(Structured diff data)
Start of Block
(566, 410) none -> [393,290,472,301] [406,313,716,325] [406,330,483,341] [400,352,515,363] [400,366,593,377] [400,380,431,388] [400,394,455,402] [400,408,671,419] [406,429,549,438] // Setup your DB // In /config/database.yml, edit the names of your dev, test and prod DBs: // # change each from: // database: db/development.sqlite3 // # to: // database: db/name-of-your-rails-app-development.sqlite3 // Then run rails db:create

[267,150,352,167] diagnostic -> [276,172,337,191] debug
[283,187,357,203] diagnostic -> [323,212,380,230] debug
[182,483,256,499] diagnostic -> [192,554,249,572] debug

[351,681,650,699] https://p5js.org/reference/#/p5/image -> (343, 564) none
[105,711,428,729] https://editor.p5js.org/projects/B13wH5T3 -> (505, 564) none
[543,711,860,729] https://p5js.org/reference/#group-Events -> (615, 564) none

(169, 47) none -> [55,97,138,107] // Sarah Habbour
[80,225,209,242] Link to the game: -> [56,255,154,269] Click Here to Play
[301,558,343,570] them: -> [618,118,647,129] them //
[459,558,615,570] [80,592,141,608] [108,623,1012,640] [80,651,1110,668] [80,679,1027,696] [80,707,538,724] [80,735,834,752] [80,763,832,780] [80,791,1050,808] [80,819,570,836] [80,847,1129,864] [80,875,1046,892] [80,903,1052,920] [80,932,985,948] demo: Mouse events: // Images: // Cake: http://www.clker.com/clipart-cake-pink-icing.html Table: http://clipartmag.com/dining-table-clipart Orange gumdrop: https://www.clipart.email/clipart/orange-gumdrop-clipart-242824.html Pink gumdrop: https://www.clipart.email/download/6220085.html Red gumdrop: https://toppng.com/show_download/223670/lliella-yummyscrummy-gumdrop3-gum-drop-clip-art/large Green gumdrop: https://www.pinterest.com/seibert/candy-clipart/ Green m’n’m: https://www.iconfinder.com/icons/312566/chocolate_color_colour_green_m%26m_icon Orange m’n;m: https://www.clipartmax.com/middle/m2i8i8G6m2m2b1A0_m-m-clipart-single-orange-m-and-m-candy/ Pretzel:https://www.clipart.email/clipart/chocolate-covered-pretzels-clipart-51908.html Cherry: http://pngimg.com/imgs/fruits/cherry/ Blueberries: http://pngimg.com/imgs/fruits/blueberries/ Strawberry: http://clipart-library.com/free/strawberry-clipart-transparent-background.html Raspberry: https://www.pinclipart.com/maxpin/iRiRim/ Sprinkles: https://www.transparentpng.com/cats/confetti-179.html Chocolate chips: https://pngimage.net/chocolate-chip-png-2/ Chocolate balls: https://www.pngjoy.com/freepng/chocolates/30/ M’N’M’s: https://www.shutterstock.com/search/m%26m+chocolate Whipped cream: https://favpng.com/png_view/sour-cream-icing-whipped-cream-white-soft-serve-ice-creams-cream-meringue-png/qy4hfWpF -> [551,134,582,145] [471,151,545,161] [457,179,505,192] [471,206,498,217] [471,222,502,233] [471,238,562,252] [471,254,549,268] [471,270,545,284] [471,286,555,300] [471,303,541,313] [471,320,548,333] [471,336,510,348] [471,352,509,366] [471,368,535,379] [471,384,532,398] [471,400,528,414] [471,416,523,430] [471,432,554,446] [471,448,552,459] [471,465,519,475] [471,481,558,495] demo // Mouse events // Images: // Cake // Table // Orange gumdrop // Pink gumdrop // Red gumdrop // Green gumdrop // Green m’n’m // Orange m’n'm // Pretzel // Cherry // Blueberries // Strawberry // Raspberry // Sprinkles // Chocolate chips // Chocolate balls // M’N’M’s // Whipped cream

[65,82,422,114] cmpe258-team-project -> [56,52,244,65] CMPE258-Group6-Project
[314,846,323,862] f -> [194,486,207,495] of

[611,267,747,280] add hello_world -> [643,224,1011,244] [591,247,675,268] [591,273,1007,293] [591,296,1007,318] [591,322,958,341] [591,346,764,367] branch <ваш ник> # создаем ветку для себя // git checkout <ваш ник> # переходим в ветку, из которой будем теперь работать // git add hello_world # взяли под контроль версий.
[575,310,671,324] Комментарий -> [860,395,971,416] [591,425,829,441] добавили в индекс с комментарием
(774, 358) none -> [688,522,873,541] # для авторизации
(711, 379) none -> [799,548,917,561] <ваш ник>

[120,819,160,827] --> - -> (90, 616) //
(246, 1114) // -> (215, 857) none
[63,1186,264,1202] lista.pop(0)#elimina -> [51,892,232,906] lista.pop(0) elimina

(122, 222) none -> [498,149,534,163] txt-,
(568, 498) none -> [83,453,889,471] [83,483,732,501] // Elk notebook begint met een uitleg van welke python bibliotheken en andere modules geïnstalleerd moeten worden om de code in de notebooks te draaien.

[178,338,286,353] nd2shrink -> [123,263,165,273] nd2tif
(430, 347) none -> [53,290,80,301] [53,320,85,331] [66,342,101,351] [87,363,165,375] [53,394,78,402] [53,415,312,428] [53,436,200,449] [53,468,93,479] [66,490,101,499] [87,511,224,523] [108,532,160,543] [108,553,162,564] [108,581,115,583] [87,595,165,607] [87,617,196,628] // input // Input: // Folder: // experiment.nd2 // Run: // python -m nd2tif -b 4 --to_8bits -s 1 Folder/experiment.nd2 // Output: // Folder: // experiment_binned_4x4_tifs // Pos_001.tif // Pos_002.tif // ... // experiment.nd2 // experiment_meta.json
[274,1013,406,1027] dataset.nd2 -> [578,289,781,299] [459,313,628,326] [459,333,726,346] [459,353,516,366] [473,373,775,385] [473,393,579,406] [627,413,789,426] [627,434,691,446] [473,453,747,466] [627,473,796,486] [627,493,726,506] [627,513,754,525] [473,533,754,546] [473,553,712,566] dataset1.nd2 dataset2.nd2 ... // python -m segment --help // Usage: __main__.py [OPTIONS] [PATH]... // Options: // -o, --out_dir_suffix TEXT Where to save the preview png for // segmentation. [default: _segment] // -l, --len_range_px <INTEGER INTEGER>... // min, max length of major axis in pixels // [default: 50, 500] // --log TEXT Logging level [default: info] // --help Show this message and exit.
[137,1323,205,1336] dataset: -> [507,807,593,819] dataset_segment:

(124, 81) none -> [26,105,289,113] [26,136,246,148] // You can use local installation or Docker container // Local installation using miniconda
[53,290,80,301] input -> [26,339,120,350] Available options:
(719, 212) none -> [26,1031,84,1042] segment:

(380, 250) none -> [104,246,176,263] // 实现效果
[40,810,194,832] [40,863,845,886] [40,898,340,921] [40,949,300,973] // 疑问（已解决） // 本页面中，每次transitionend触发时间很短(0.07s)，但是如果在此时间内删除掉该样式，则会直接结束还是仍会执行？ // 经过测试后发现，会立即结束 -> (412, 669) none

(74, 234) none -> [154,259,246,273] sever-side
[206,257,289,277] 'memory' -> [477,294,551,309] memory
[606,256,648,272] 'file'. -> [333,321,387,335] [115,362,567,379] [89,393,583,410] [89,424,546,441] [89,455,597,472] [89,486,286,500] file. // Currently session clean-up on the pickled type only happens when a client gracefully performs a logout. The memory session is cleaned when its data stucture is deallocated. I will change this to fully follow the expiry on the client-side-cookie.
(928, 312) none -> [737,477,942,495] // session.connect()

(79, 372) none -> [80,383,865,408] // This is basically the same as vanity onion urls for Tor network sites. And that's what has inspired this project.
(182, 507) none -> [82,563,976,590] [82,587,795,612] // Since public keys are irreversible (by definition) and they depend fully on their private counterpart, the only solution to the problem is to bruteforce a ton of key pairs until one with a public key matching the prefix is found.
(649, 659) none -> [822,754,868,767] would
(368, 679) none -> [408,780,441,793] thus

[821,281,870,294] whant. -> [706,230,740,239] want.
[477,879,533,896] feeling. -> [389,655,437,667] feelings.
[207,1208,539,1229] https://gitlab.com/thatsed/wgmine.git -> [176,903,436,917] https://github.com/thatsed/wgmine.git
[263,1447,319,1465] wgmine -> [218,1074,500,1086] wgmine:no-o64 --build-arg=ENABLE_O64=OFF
End of Block
Task item: Out of the preceding entries, pull every line containing the string "diagnostic".

Exercise solution:
[267,150,352,167] diagnostic -> [276,172,337,191] debug
[283,187,357,203] diagnostic -> [323,212,380,230] debug
[182,483,256,499] diagnostic -> [192,554,249,572] debug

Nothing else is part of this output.